Your answer must consist of every line from the data below that includes the word "summary".

Stored records:
----------------

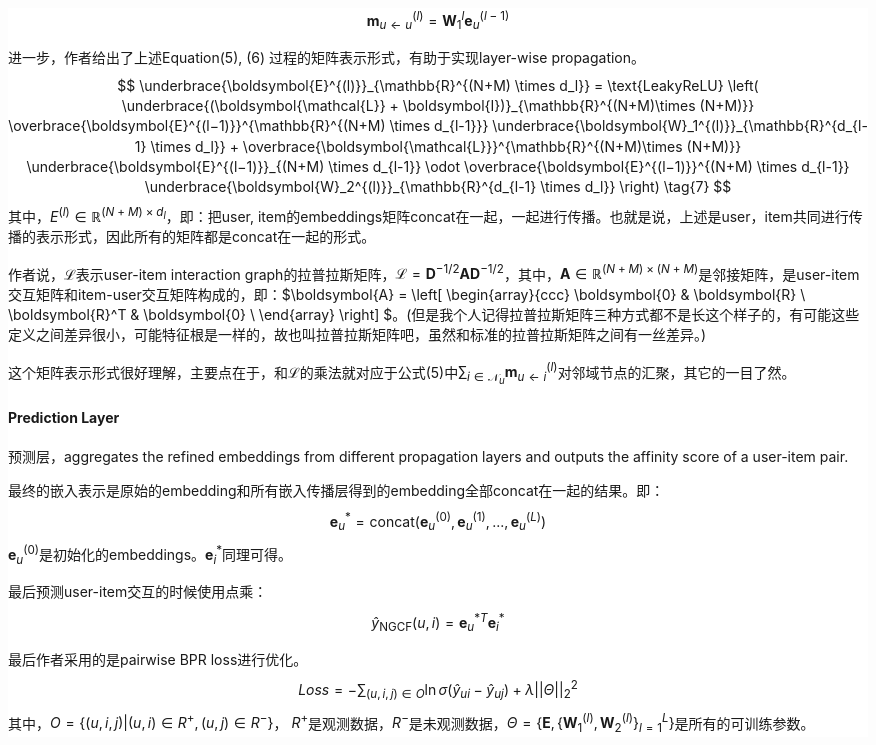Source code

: $$
\boldsymbol{m}^{(l)}_{u \leftarrow u} = \boldsymbol{W}^{l}_1 \boldsymbol{e}_u^{(l-1)}
$$

进一步，作者给出了上述Equation(5), (6) 过程的矩阵表示形式，有助于实现layer-wise propagation。
$$
\underbrace{\boldsymbol{E}^{(l)}}_{\mathbb{R}^{(N+M) \times d_l}} = \text{LeakyReLU} \left( \underbrace{(\boldsymbol{\mathcal{L}} + \boldsymbol{I})}_{\mathbb{R}^{(N+M)\times (N+M)}} \overbrace{\boldsymbol{E}^{(l−1)}}^{\mathbb{R}^{(N+M) \times d_{l-1}}} \underbrace{\boldsymbol{W}_1^{(l)}}_{\mathbb{R}^{d_{l-1} \times d_l}} + \overbrace{\boldsymbol{\mathcal{L}}}^{\mathbb{R}^{(N+M)\times (N+M)}} \underbrace{\boldsymbol{E}^{(l−1)}}_{(N+M) \times d_{l-1}} \odot \overbrace{\boldsymbol{E}^{(l−1)}}^{(N+M) \times d_{l-1}} \underbrace{\boldsymbol{W}_2^{(l)}}_{\mathbb{R}^{d_{l-1} \times d_l}} \right) \tag{7}
$$
其中，$E^{(l)} \in \mathbb{R}^{(N +M)×d_l}$，即：把user, item的embeddings矩阵concat在一起，一起进行传播。也就是说，上述是user，item共同进行传播的表示形式，因此所有的矩阵都是concat在一起的形式。

作者说，$\boldsymbol{\mathcal{L}}$表示user-item interaction graph的拉普拉斯矩阵，$\boldsymbol{\mathcal{L}}=\boldsymbol{D}^{-1/2} \boldsymbol{A} \boldsymbol{D}^{-1/2}$，其中，$\boldsymbol{A} \in \mathbb{R}^{(N+M) \times (N+M)}$是邻接矩阵，是user-item 交互矩阵和item-user交互矩阵构成的，即：$\boldsymbol{A} = \left[ \begin{array}{ccc}
 \boldsymbol{0} & \boldsymbol{R} \\
 \boldsymbol{R}^T & \boldsymbol{0} \\
\end{array} \right]  $。(但是我个人记得拉普拉斯矩阵三种方式都不是长这个样子的，有可能这些定义之间差异很小，可能特征根是一样的，故也叫拉普拉斯矩阵吧，虽然和标准的拉普拉斯矩阵之间有一丝差异。)

这个矩阵表示形式很好理解，主要点在于，和$\boldsymbol{\mathcal{L}}$的乘法就对应于公式(5)中$\sum_{i \in \mathcal{N}_u} \boldsymbol{m}^{(l)}_{u \leftarrow i}$对邻域节点的汇聚，其它的一目了然。

#### Prediction Layer

预测层，aggregates the refined embeddings from different propagation layers and outputs the affinity score of a user-item pair.

最终的嵌入表示是原始的embedding和所有嵌入传播层得到的embedding全部concat在一起的结果。即：
$$
\boldsymbol{e}_u^{*}= \text{concat}(\boldsymbol{e}_u^{(0)},\boldsymbol{e}_u^{(1)},...,\boldsymbol{e}_u^{(L)}) \tag{8}
$$
$\boldsymbol{e}_u^{(0)}$是初始化的embeddings。$\boldsymbol{e}_i^{*}$同理可得。

最后预测user-item交互的时候使用点乘：
$$
\hat{y}_{\text{NGCF}}(u,i) = {\boldsymbol{e}_u^{*}}^T \boldsymbol{e}_i^{*}  \tag{9}
$$


最后作者采用的是pairwise BPR loss进行优化。
$$
Loss = − \sum_{(u,i,j) \in O}\ln \sigma(\hat{y}_{ui} − \hat{y}_{uj}) + \lambda||\Theta||_2^2  \tag{10}
$$
其中，$O = \{(u,i, j)|(u,i) \in R^+ , (u, j)  \in R^- \}$， $R^+$是观测数据，$R^-$是未观测数据，$\Theta=  \{ \boldsymbol{E}, \{ {\boldsymbol{W}_1^{(l)} , \boldsymbol{W}_2^{(l)}\}}_{l=1}^L \}$是所有的可训练参数。


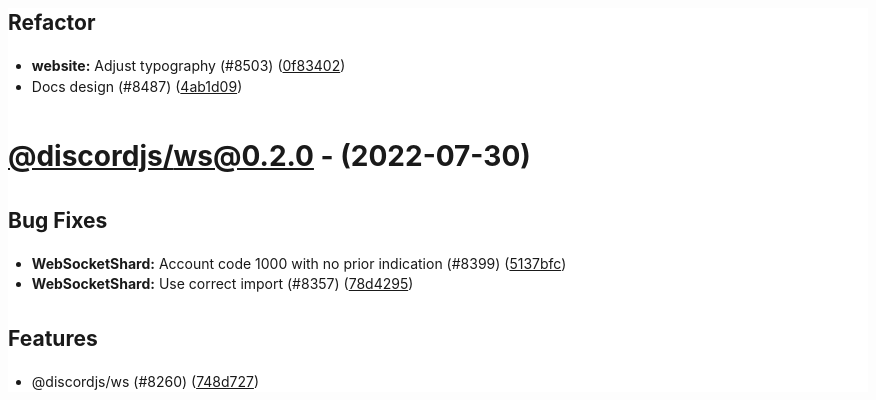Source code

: ## Refactor

- **website:** Adjust typography (#8503) ([0f83402](https://github.com/discordjs/discord.js/commit/0f834029850d2448981596cf082ff59917018d66))
- Docs design (#8487) ([4ab1d09](https://github.com/discordjs/discord.js/commit/4ab1d09997a18879a9eb9bda39df6f15aa22557e))

# [@discordjs/ws@0.2.0](https://github.com/discordjs/discord.js/tree/@discordjs/ws@0.2.0) - (2022-07-30)

## Bug Fixes

- **WebSocketShard:** Account code 1000 with no prior indication (#8399) ([5137bfc](https://github.com/discordjs/discord.js/commit/5137bfc17d763488083b76ee9008611df333272a))
- **WebSocketShard:** Use correct import (#8357) ([78d4295](https://github.com/discordjs/discord.js/commit/78d4295a40b83ea4f7cc830ff81927cba2d1d3f0))

## Features

- @discordjs/ws (#8260) ([748d727](https://github.com/discordjs/discord.js/commit/748d7271c45796479a29d8ed3101421de09ef867))
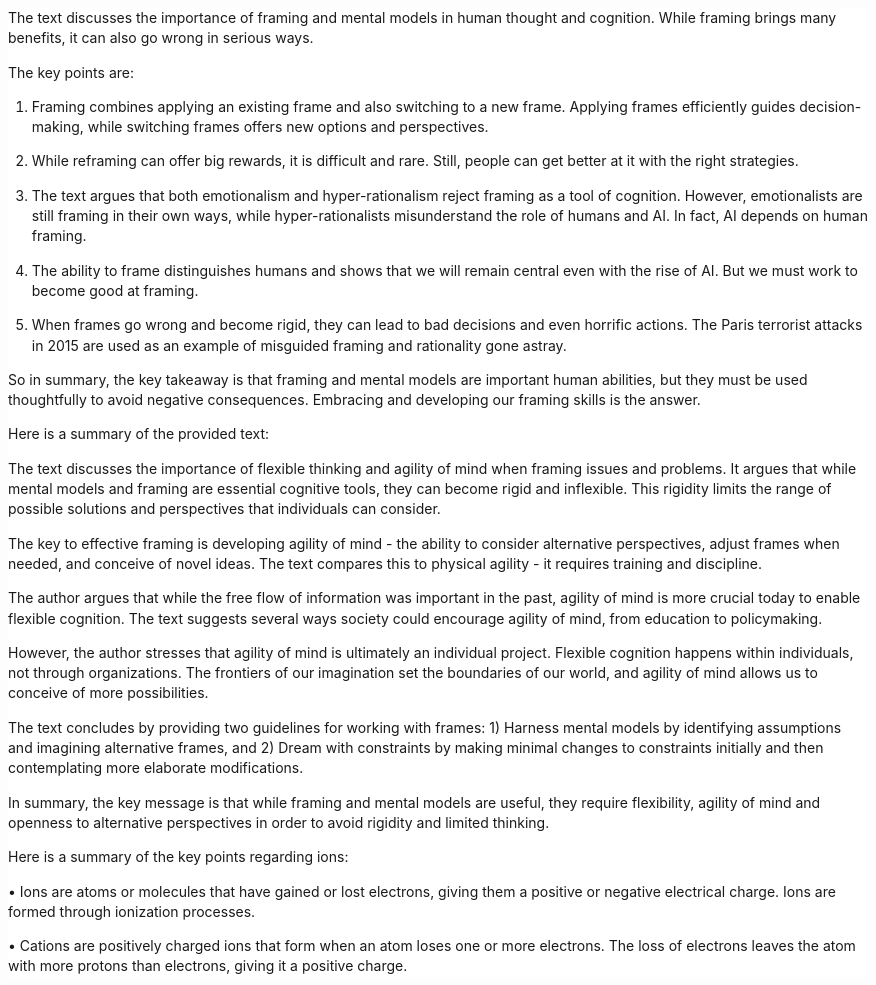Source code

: The text discusses the importance of framing and mental models in human thought and cognition. While framing brings many benefits, it can also go wrong in serious ways. 

The key points are:

1) Framing combines applying an existing frame and also switching to a new frame. Applying frames efficiently guides decision-making, while switching frames offers new options and perspectives. 

2) While reframing can offer big rewards, it is difficult and rare. Still, people can get better at it with the right strategies.

3) The text argues that both emotionalism and hyper-rationalism reject framing as a tool of cognition. However, emotionalists are still framing in their own ways, while hyper-rationalists misunderstand the role of humans and AI. In fact, AI depends on human framing.

4) The ability to frame distinguishes humans and shows that we will remain central even with the rise of AI. But we must work to become good at framing.

5) When frames go wrong and become rigid, they can lead to bad decisions and even horrific actions. The Paris terrorist attacks in 2015 are used as an example of misguided framing and rationality gone astray.

So in summary, the key takeaway is that framing and mental models are important human abilities, but they must be used thoughtfully to avoid negative consequences. Embracing and developing our framing skills is the answer.

 Here is a summary of the provided text:

The text discusses the importance of flexible thinking and agility of mind when framing issues and problems. It argues that while mental models and framing are essential cognitive tools, they can become rigid and inflexible. This rigidity limits the range of possible solutions and perspectives that individuals can consider. 

The key to effective framing is developing agility of mind - the ability to consider alternative perspectives, adjust frames when needed, and conceive of novel ideas. The text compares this to physical agility - it requires training and discipline. 

The author argues that while the free flow of information was important in the past, agility of mind is more crucial today to enable flexible cognition. The text suggests several ways society could encourage agility of mind, from education to policymaking.

However, the author stresses that agility of mind is ultimately an individual project. Flexible cognition happens within individuals, not through organizations. The frontiers of our imagination set the boundaries of our world, and agility of mind allows us to conceive of more possibilities.

The text concludes by providing two guidelines for working with frames: 1) Harness mental models by identifying assumptions and imagining alternative frames, and 2) Dream with constraints by making minimal changes to constraints initially and then contemplating more elaborate modifications.

In summary, the key message is that while framing and mental models are useful, they require flexibility, agility of mind and openness to alternative perspectives in order to avoid rigidity and limited thinking.

 Here is a summary of the key points regarding ions:

• Ions are atoms or molecules that have gained or lost electrons, giving them a positive or negative electrical charge. Ions are formed through ionization processes. 

• Cations are positively charged ions that form when an atom loses one or more electrons. The loss of electrons leaves the atom with more protons than electrons, giving it a positive charge.
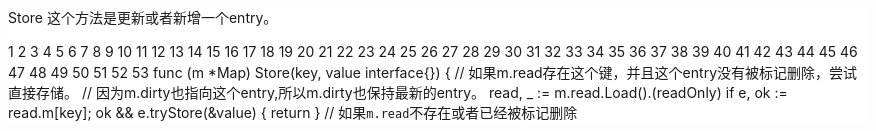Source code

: Store
这个方法是更新或者新增一个entry。

1
2
3
4
5
6
7
8
9
10
11
12
13
14
15
16
17
18
19
20
21
22
23
24
25
26
27
28
29
30
31
32
33
34
35
36
37
38
39
40
41
42
43
44
45
46
47
48
49
50
51
52
53
func (m *Map) Store(key, value interface{}) {
	// 如果m.read存在这个键，并且这个entry没有被标记删除，尝试直接存储。
	// 因为m.dirty也指向这个entry,所以m.dirty也保持最新的entry。
	read, _ := m.read.Load().(readOnly)
	if e, ok := read.m[key]; ok && e.tryStore(&value) {
		return
	}
	// 如果`m.read`不存在或者已经被标记删除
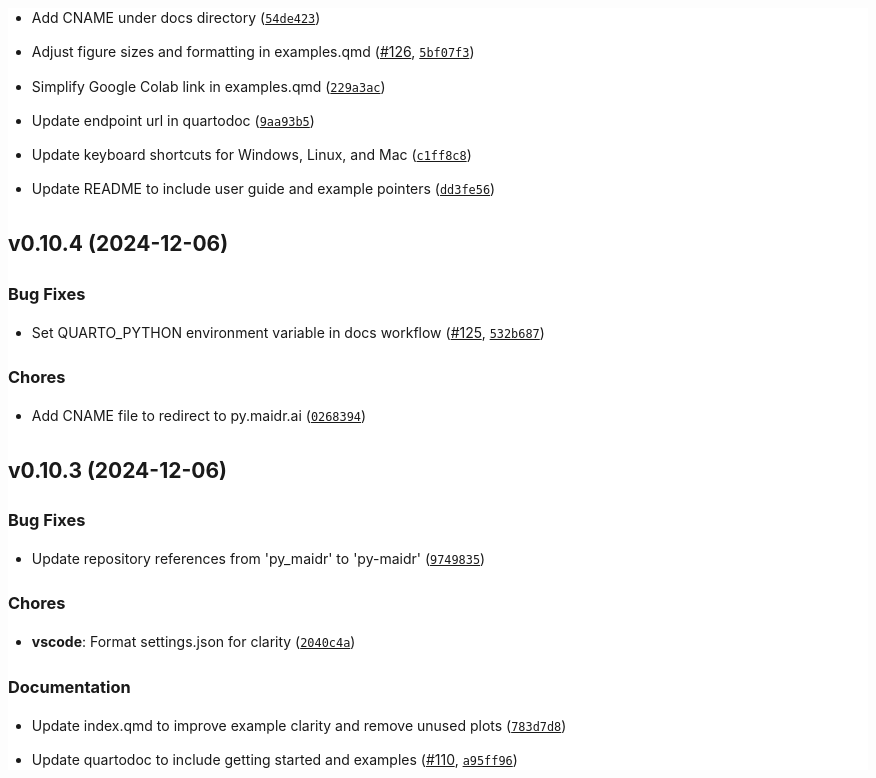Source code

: - Add CNAME under docs directory
  ([`54de423`](https://github.com/xability/py-maidr/commit/54de423e4ff73907b2616e5613185703389c6c50))

- Adjust figure sizes and formatting in examples.qmd
  ([#126](https://github.com/xability/py-maidr/pull/126),
  [`5bf07f3`](https://github.com/xability/py-maidr/commit/5bf07f3019d42b336a7ffbc59652d42cd9fec5cd))

- Simplify Google Colab link in examples.qmd
  ([`229a3ac`](https://github.com/xability/py-maidr/commit/229a3acd2f707730c2dd197e305185ad96326545))

- Update endpoint url in quartodoc
  ([`9aa93b5`](https://github.com/xability/py-maidr/commit/9aa93b516309c477f3aaa0389139cf0d1d6430e2))

- Update keyboard shortcuts for Windows, Linux, and Mac
  ([`c1ff8c8`](https://github.com/xability/py-maidr/commit/c1ff8c8e8507ef42789aa18895b2982e15910a02))

- Update README to include user guide and example pointers
  ([`dd3fe56`](https://github.com/xability/py-maidr/commit/dd3fe56c7a19e2846b1912894938b9ba7ca04b3c))


## v0.10.4 (2024-12-06)

### Bug Fixes

- Set QUARTO_PYTHON environment variable in docs workflow
  ([#125](https://github.com/xability/py-maidr/pull/125),
  [`532b687`](https://github.com/xability/py-maidr/commit/532b6872c8bcf91340a4737dedf7fa610d08b360))

### Chores

- Add CNAME file to redirect to py.maidr.ai
  ([`0268394`](https://github.com/xability/py-maidr/commit/02683945f55dfa1e5ec9486c7513c3936de52fbe))


## v0.10.3 (2024-12-06)

### Bug Fixes

- Update repository references from 'py_maidr' to 'py-maidr'
  ([`9749835`](https://github.com/xability/py-maidr/commit/9749835aeb81c58a5c750830f61ab6d4c1ec362d))

### Chores

- **vscode**: Format settings.json for clarity
  ([`2040c4a`](https://github.com/xability/py-maidr/commit/2040c4affbb81e5498ec7a2f624a4379d58d174f))

### Documentation

- Update index.qmd to improve example clarity and remove unused plots
  ([`783d7d8`](https://github.com/xability/py-maidr/commit/783d7d88afc95769dc2f361d33782ad76050ba0a))

- Update quartodoc to include getting started and examples
  ([#110](https://github.com/xability/py-maidr/pull/110),
  [`a95ff96`](https://github.com/xability/py-maidr/commit/a95ff96cef061941fc04e6dea051572dd3a6615e))
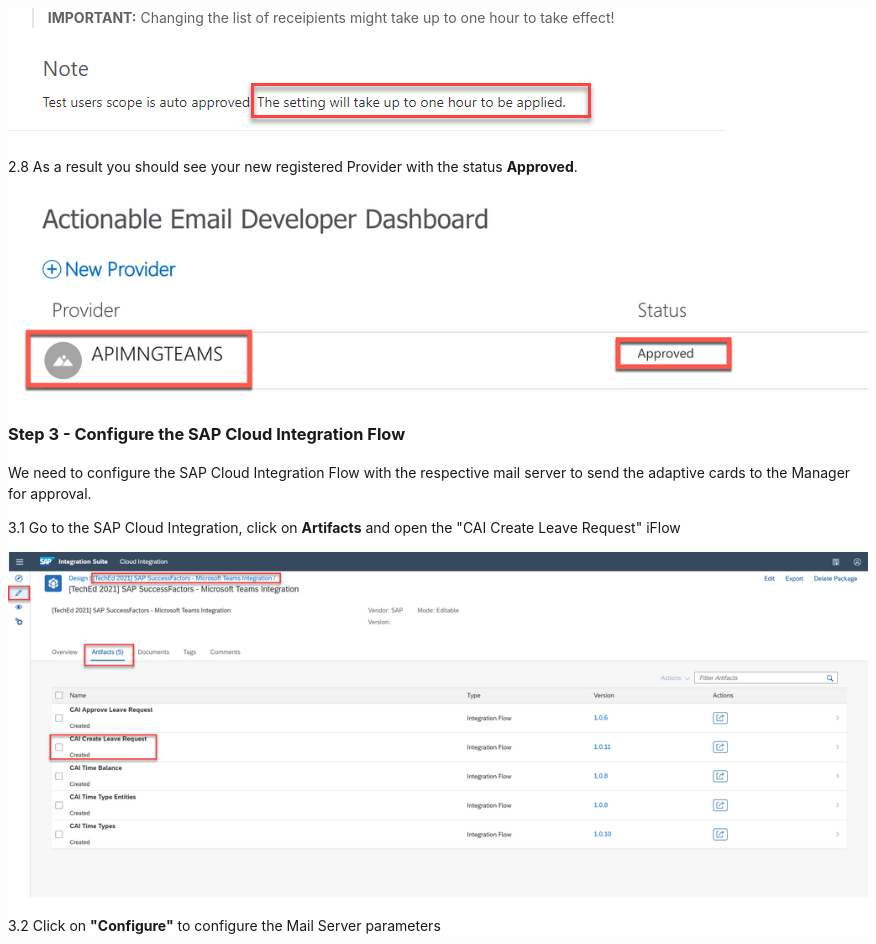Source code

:> **IMPORTANT:** Changing the list of receipients might take up to one hour to take effect! 

![Test user](./images/apimng0027a.png)

2.8 As a result you should see your new registered Provider with the status **Approved**. 

![Result](./images/apimng0028.png)



###  Step 3 - Configure the SAP Cloud Integration Flow

We need to configure the SAP Cloud Integration Flow with the respective mail server to send the adaptive cards to the Manager for approval.

3.1 Go to the SAP Cloud Integration, click on **Artifacts** and open the "CAI Create Leave Request" iFlow

![Go to CI](./images/apimng0031.png)

3.2 Click on **"Configure"** to configure the Mail Server parameters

----------------

- **Written reply**
So in summary, the key takeaway is that framing and mental models are important human abilities, but they must be used thoughtfully to avoid negative consequences. Embracing and developing our framing skills is the answer.
 Here is a summary of the provided text:
In summary, the key message is that while framing and mental models are useful, they require flexibility, agility of mind and openness to alternative perspectives in order to avoid rigidity and limited thinking.
 Here is a summary of the key points regarding ions:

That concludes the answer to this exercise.